Quanto medo de Deus encontramos no mundo! Muitos casais têm medo de Deus. Longe de Deus é possível viver uma relação menos comprometedora, mais aberta, dissolúvel, que acaba quando começam as dificuldades. É possível, sem constrangimento de consciência, um controle utilitário da natalidade. É possível, ainda, a terceirização da educação dos filhos. Penso em tantos jovens casais que já não querem o sacramento do matrimônio, em tantos casados que se separam por questões superáveis. Penso em tantos filhos que vivem o sofrimento da separação dos pais e a desestruturação da família.
Quanto medo de Deus encontramos no mundo! Muitos jovens têm medo de Deus. Sentem a ilusão da liberdade sem limites e se escondem de Deus. E acabam por experimentar um grande vazio interior, a perda da esperança, a escravidão do álcool, das drogas, do prazer desenfreado, do consumismo e do culto ao corpo. Penso em tantos jovens, conhecidos de rosto, de nome, de endereço, que perdem a beleza e o vigor da juventude em caminhos que de tão largos se tornam estreitos.
Quanto medo de Deus encontramos no mundo! Muitos de nós sacerdotes, consagrados, batizados, temos medo de Deus e vivemos uma religião do desencontro. Vivemos de práticas de piedade, mas temos o coração endurecido para o perdão e a misericórdia, falamos muito e fazemos pouco, multiplicamos palavras e subtraímos testemunho. Falamos de Deus e nos afastamos dos irmãos mais pobres e necessitados, como se fosse possível servir a Deus sem servir ao irmão. O Papa Francisco, falando aos cardeais disse algo grave e verdadeiro: é possível ser sacerdote, bispo, cardeal e até mesmo papa sem ser discípulo de Jesus Cristo. Penso na Igreja em muitas regiões do mundo desacreditada por causa do mau comportamento de seus representantes. Penso em tantas pessoas que se afastam de Deus ou não se encontram com Ele por causa do nosso contra-testemunho de pastores e fieis batizados.
Quanto medo de Deus encontramos no mundo! Quanto desejo de fugir de Deus, de desencontrar-se com Ele! Todos nós já experimentamos, alguma dia, o desejo de escondermos de Deus. Talvez por isso nos é tão querido o Salmo 138 que diz: “Senhor, vós me sondais e conheceis, sabeis quando me sento ou me levanto; de longe penetrais meus pensamentos, percebeis quando me deito e quando eu ando, os meus caminhos vos são todos conhecidos. Em que lugar me ocultarei de vosso espírito? E para onde fugirei de vossa face? Se eu subir até os céus, ali estais; se eu descer até o abismo, estais presente. Se a aurora me emprestar as suas asas, para eu voar e habitar no fim dos mares; mesmo lá vai me guiar a vossa mão e segurar-me com firmeza a vossa destra. Se eu pensasse: ‘A escuridão venha esconder-me e que a luz ao meu redor se faça noite!’ Mesmo as trevas para vós não são escuras, a própria noite resplandece como o dia e a escuridão é tão brilhante como a luz”. Uma versão popular deste salmo nos leva a cantar: “Para onde irei, para onde fugirei?” Todos já experimentamos este desejo de fugir dos olhos de Deus: Omnia nuda et aperta sunt ante óculos eius! Depois do pecado original perdemos a capacidade de ver misericórdia e amor no olhar de Deus e só vemos nele juízo e condenação. Isso tem conseqüências graves para a fé e a vida da religião! Muitas pessoas não conhecem o olhar verdadeiro de Deus, nunca o contemplaram nos olhos! Têm uma imagem distorcida de Deus e por isso têm medo dele e da sua Igreja!
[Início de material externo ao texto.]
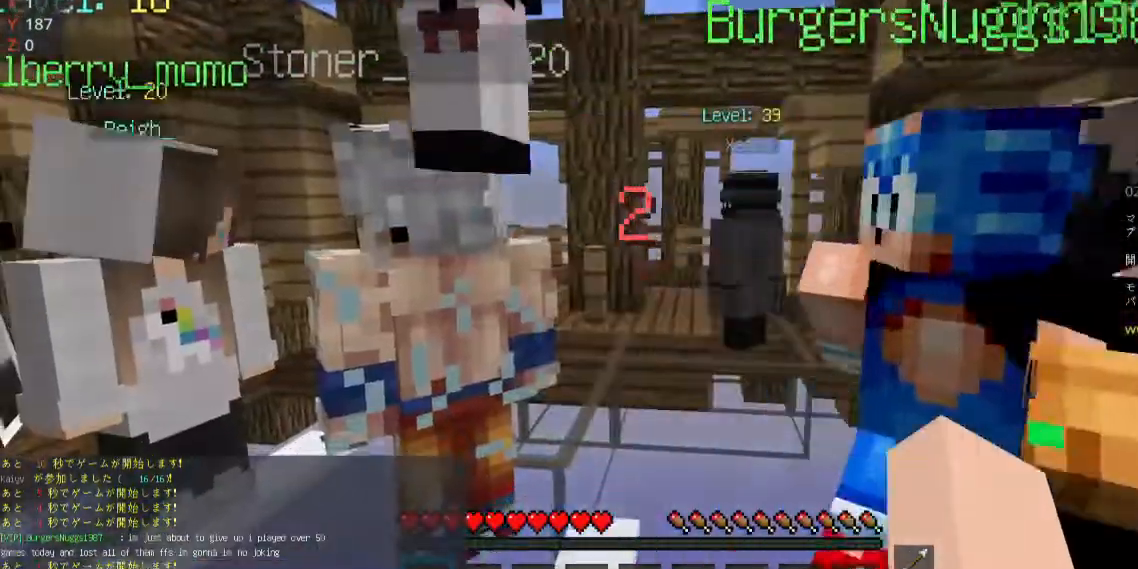
{"keys": [], "mouse": [], "events": []}
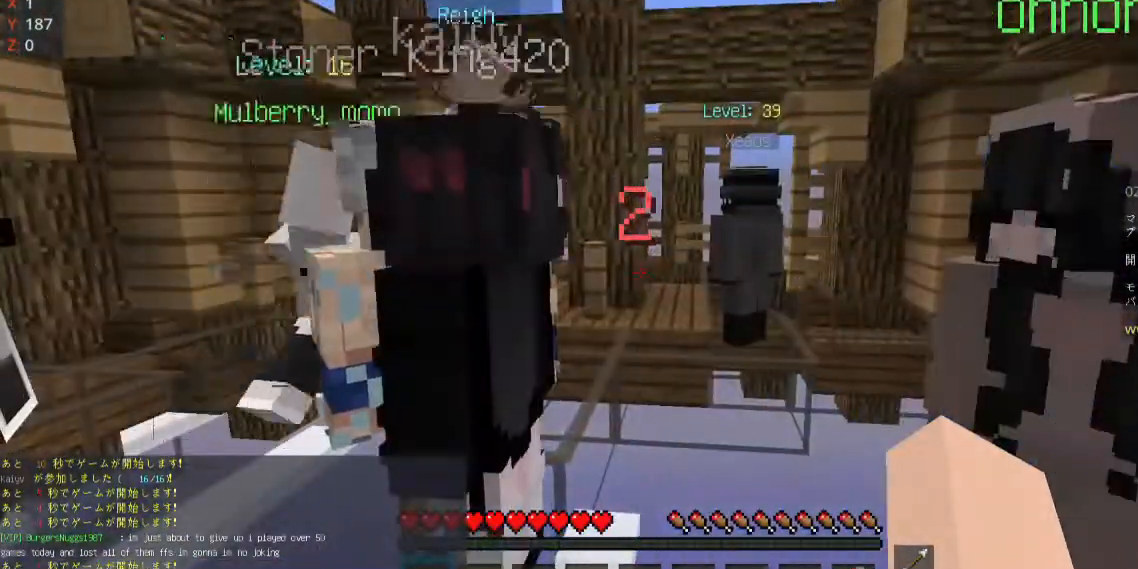
{"keys": [], "mouse": [], "events": []}
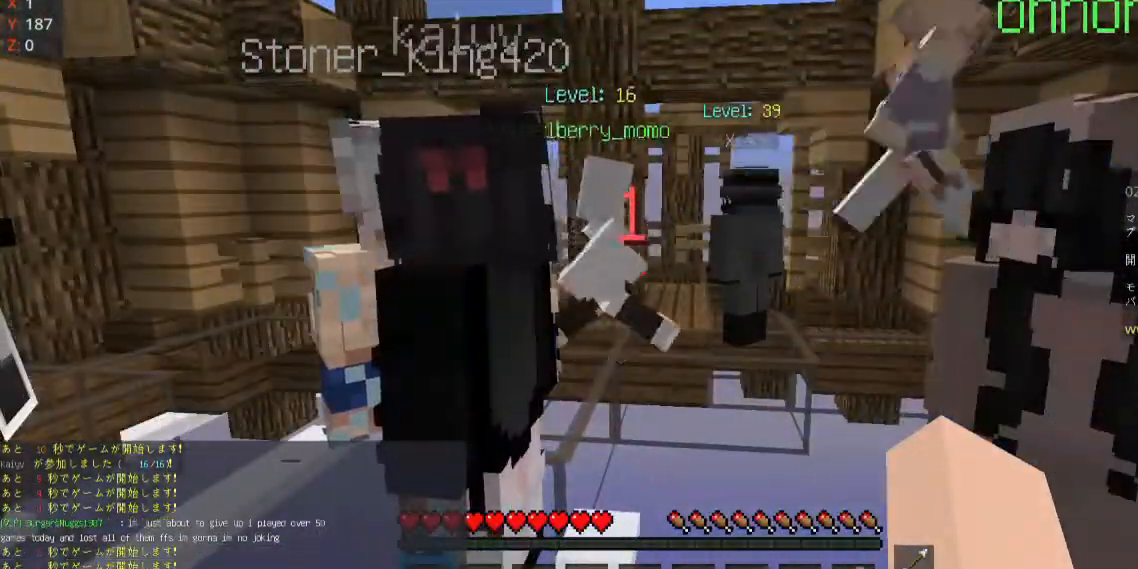
{"keys": [], "mouse": [], "events": [[133, "s", "down"], [300, "s", "up"]]}
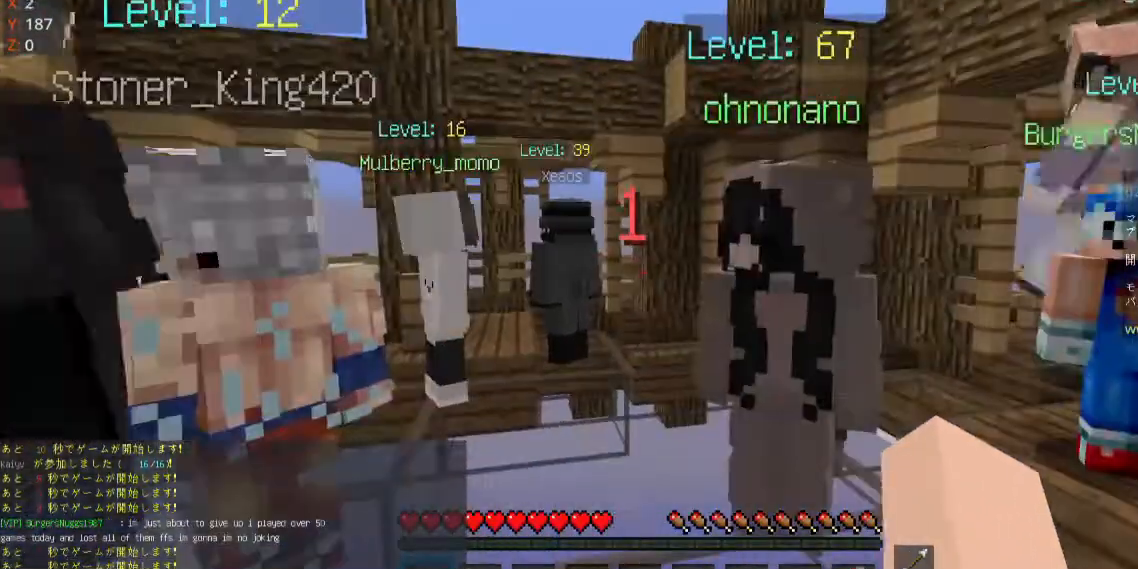
{"keys": [], "mouse": [], "events": []}
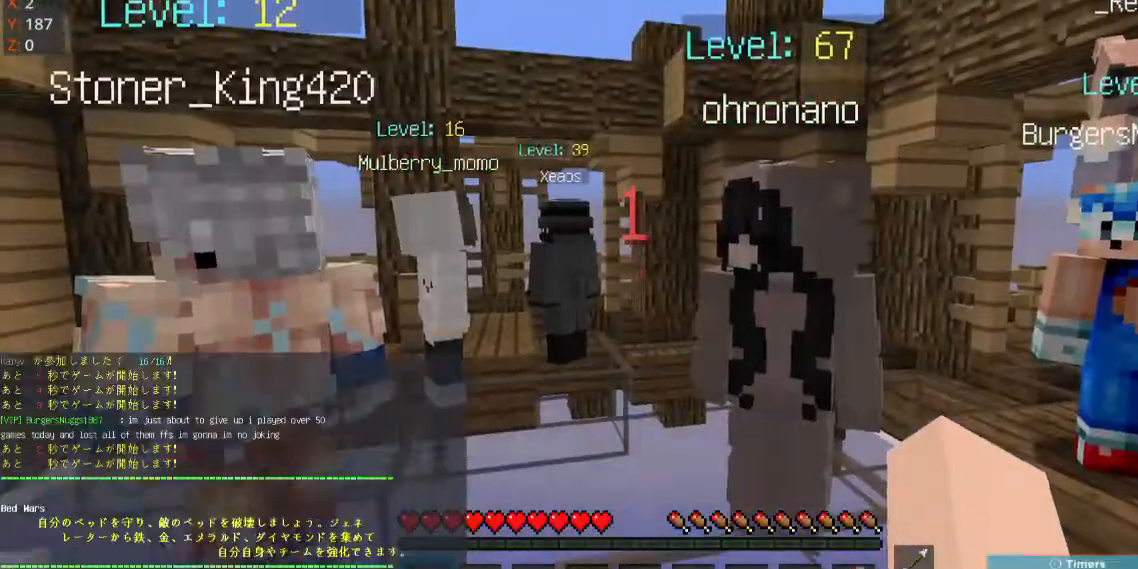
{"keys": [], "mouse": [], "events": []}
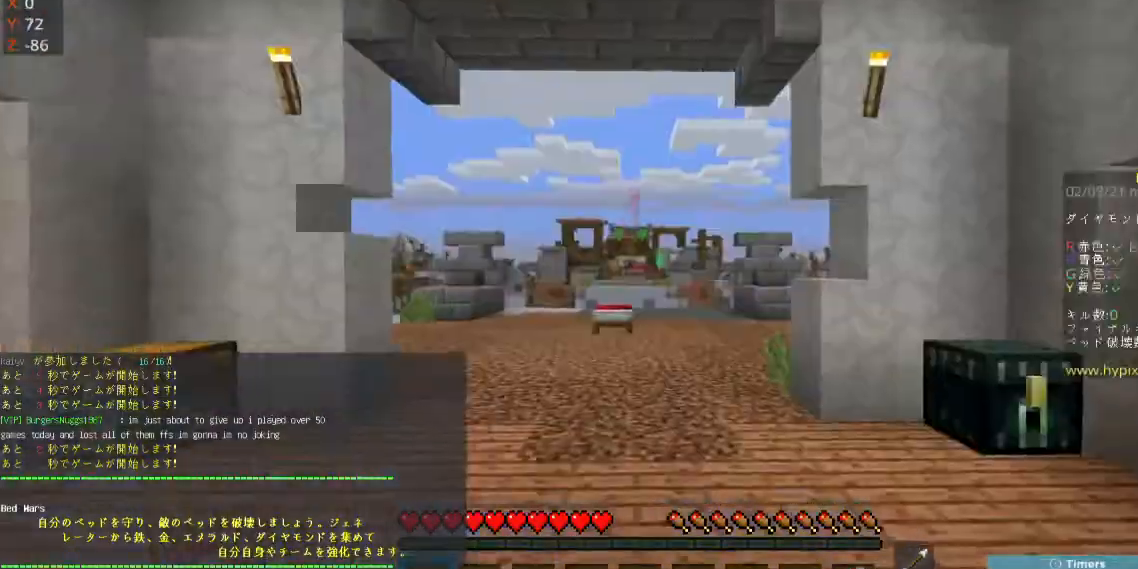
{"keys": ["w"], "mouse": [], "events": [[200, "w", "down"], [333, "w", "up"], [400, "w", "down"]]}
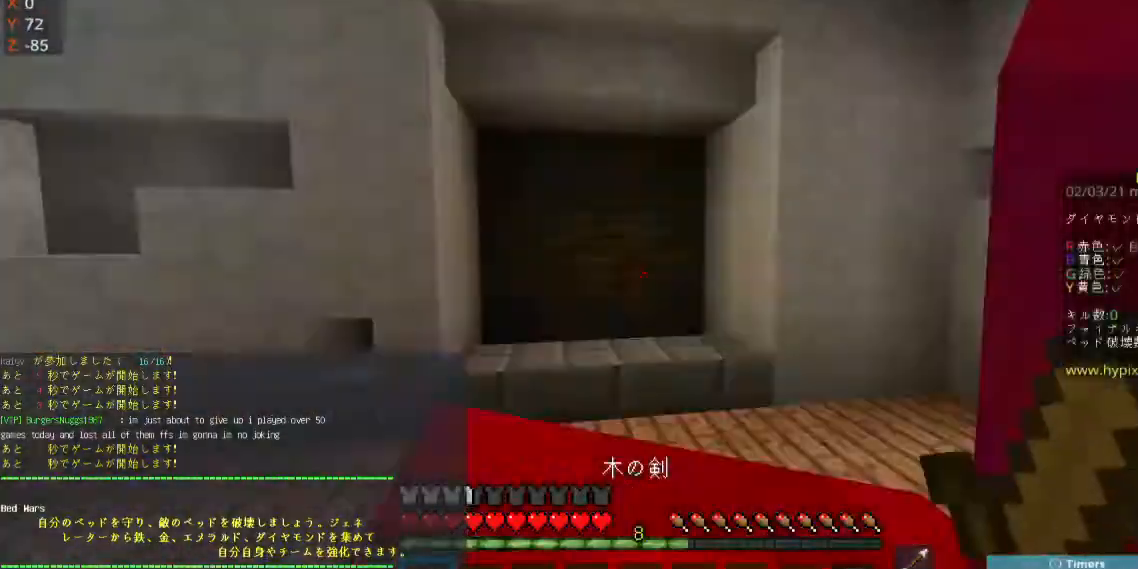
{"keys": ["w"], "mouse": [], "events": []}
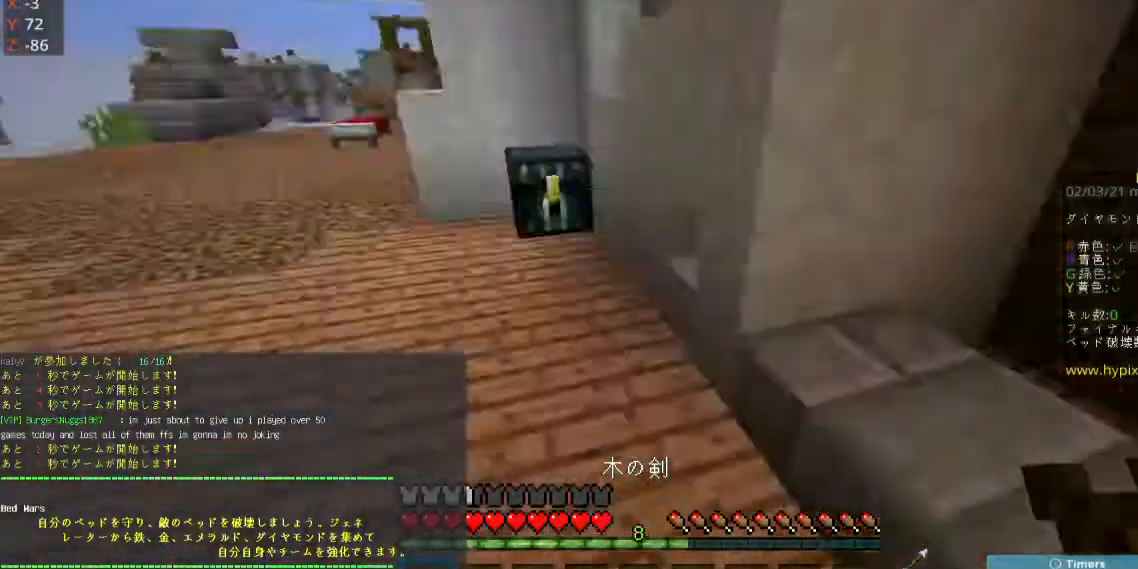
{"keys": ["w"], "mouse": [], "events": []}
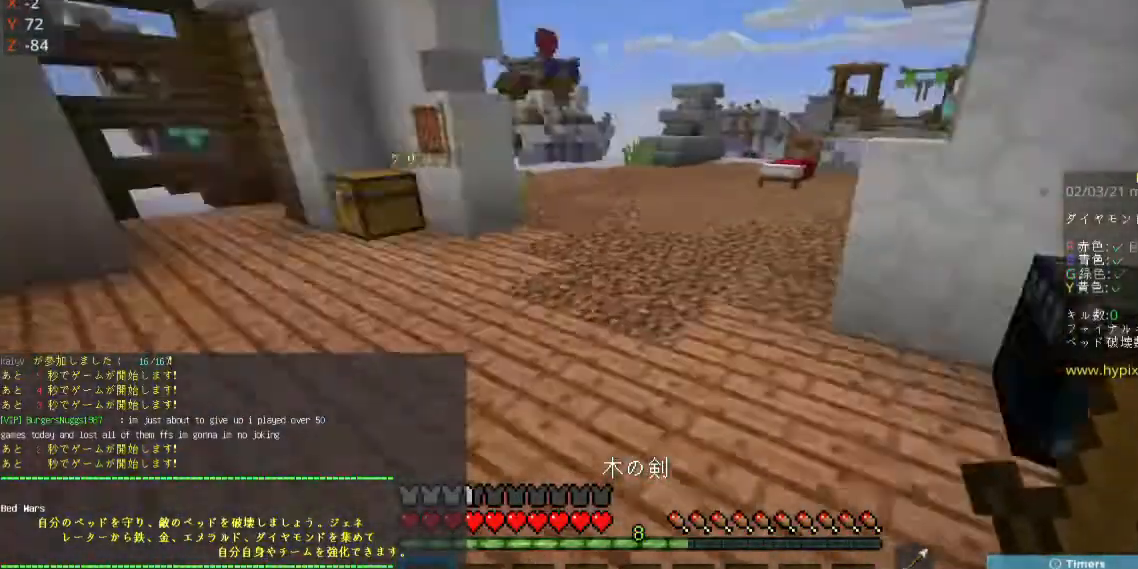
{"keys": ["w"], "mouse": [], "events": [[133, "a", "down"], [367, "a", "up"]]}
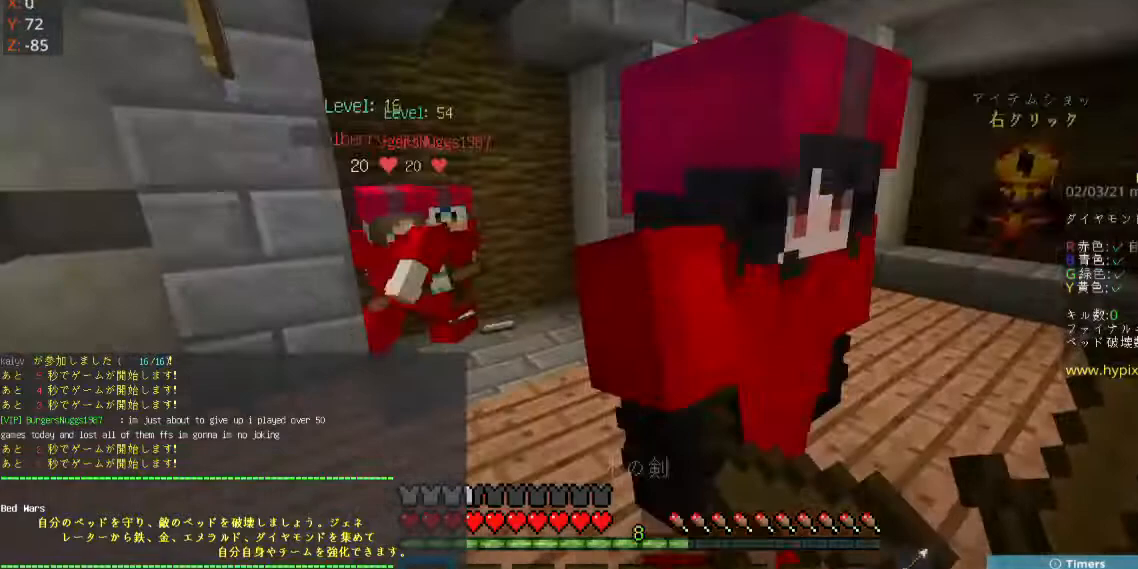
{"keys": ["a", "w"], "mouse": [], "events": [[167, "space", "down"], [333, "space", "up"], [467, "a", "down"]]}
Quanto medo de Deus encontramos no mundo! Depois do pecado original, o primeiro desencontro da humanidade, amar a Deus e servi-lo com alegria não é um estado natural, mas exige força e disposição. Encontrar-se com Deus e ter fé em sua pessoa não é natural e espontâneo, porque exige uma verdadeira revolução interior. A única revolução necessária para a transformação do mundo é a do coração! E quão difícil é esta revolução! Tudo depende dela! E na sua condição está um encontro… Não é possível a revolução do coração e conseqüente a transformação do mundo sem o encontro com Deus! Deste encontro depende a salvação do mundo! E ele está bem simbolizado diante dos nossos olhos nas imagens que contemplamos.
Estamos diante de Jesus e Maria e de um encontro capaz de desfazer o desencontro primordial da humanidade com seus conseqüentes desencontros. Em Jesus, divindade e humanidade se misturam; em Maria, a beleza da graça divina resplandece sem igual. É Ele o novo Adão e ela a nova Eva num encontro harmonioso. Nos diz o apóstolo Paulo: “Por meio de um só homem, Adão, o pecado entrou no mundo e, pelo pecado, a morte… Porém com maior profusão a graça de Deus se derramaram sobre todos em um só homem, Jesus Cristo… Como pela desobediência de um só homem, todos se tornaram pecadores, assim, pela obediência de um só, todos se tornaram justos” (Rm 5,12ss). Com Cristo temos a novidade: “onde abundou o pecado, a graça superabundou!” Onde reinava a morte, impera a vida! Onde havia só desencontros, um encontro tudo renovou!
Irmão e irmãs, contemplemos Jesus, novo Adão. Ele é o homem definitivo, no qual o projeto de Deus se realizou plenamente. O projeto de Deus para o mundo, fracassado pela desobediência de Adão é realizado plenamente em Jesus Cristo. Ele é o homem em profunda harmonia consigo mesmo, com os outros, com o mundo e com Deus. Sua vida é feita de encontros: consigo mesmo, no silêncio e na meditação; com Deus, nas longas noites de vigílias e oração sobre o monte; com os irmãos, no toque curador, nas palavras cheias de misericórdia, no abraço afetuoso, na benção generosa, na refeição com os pobres e pecadores; com o mundo, acalmando as tempestades e desordens naturais, expulsando os demônios. No velho Adão o desencontro, no Novo Adão o encontro perfeito com Deus e com os irmãos.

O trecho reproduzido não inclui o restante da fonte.